Addison Schacht finds good company among American literature's cadre of unsettled, restless youth, from Huck Finn to Holden Caulfield. The November Criminals takes on the terrain of the classic adolescent truth-telling novel and—with nerve and erudition—carves out its own unique territory.

This book is ALSO on my TBR for next year. The protagonist, Addison, reminded me of Holden from Catcher in the Rye. 

The Circle by Dave Eggers



Synopsis: 


When Mae Holland is hired to work for the Circle, the world’s most powerful internet company, she feels she’s been given the opportunity of a lifetime. The Circle, run out of a sprawling California campus, links users’ personal emails, social media, banking, and purchasing with their universal operating system, resulting in one online identity and a new age of civility and transparency.

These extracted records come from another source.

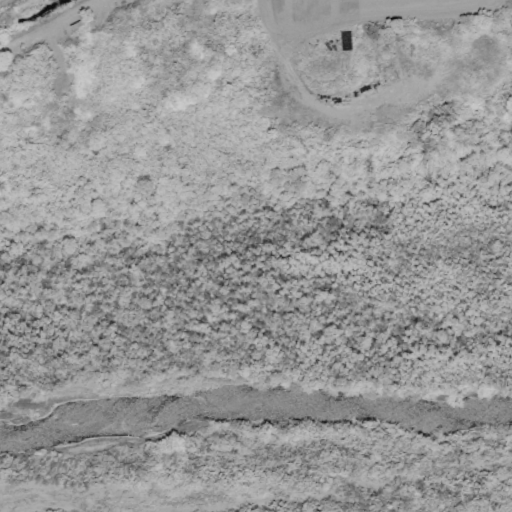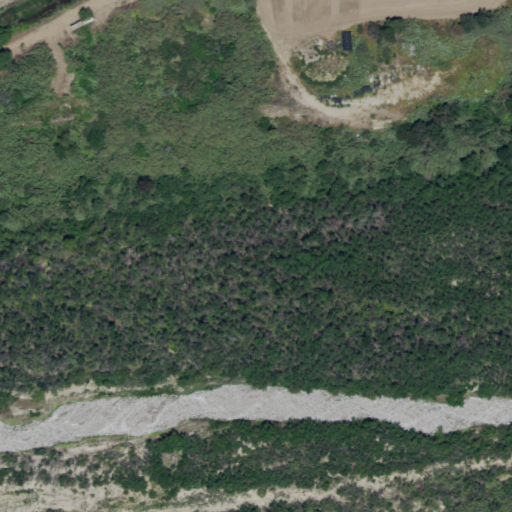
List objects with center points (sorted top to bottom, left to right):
crop: (347, 12)
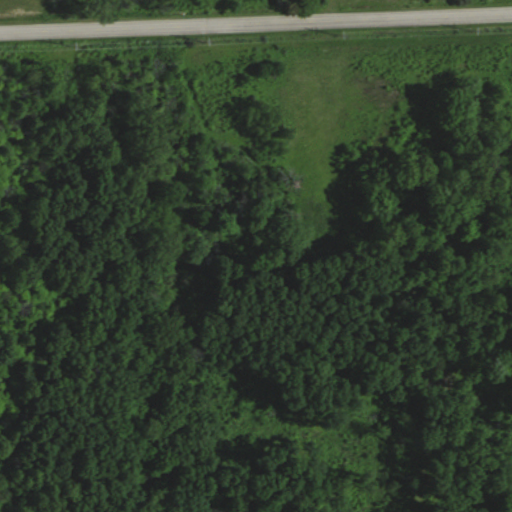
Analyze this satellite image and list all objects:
road: (256, 17)
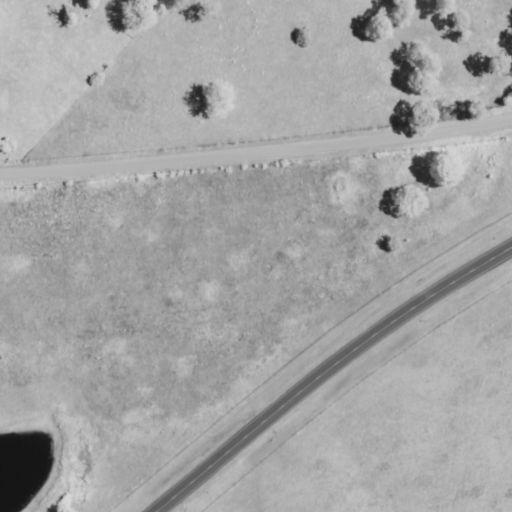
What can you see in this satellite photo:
road: (256, 152)
road: (328, 371)
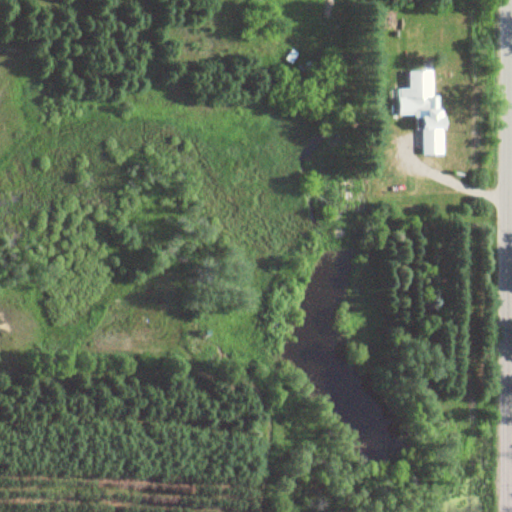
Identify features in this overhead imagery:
road: (511, 61)
building: (420, 112)
road: (437, 174)
road: (508, 256)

As Mae tours the open-plan office spaces, the towering glass dining facilities, the cozy dorms for those who spend nights at work, she is thrilled with the company’s modernity and activity. There are parties that last through the night, there are famous musicians playing on the lawn, there are athletic activities and clubs and brunches, and even an aquarium of rare fish retrieved from the Marianas Trench by the CEO. Mae can’t believe her luck, her great fortune to work for the most influential company in America--even as life beyond the campus grows distant, even as a strange encounter with a colleague leaves her shaken, even as her role at the Circle becomes increasingly public. What begins as the captivating story of one woman’s ambition and idealism soon becomes a heart-racing novel of suspense, raising questions about memory, history, privacy, democracy, and the limits of human knowledge.

I studied a science-fiction module in French this semester and I've really enjoyed it. It's made me want to venture into science fiction and this book seemed really intriguing.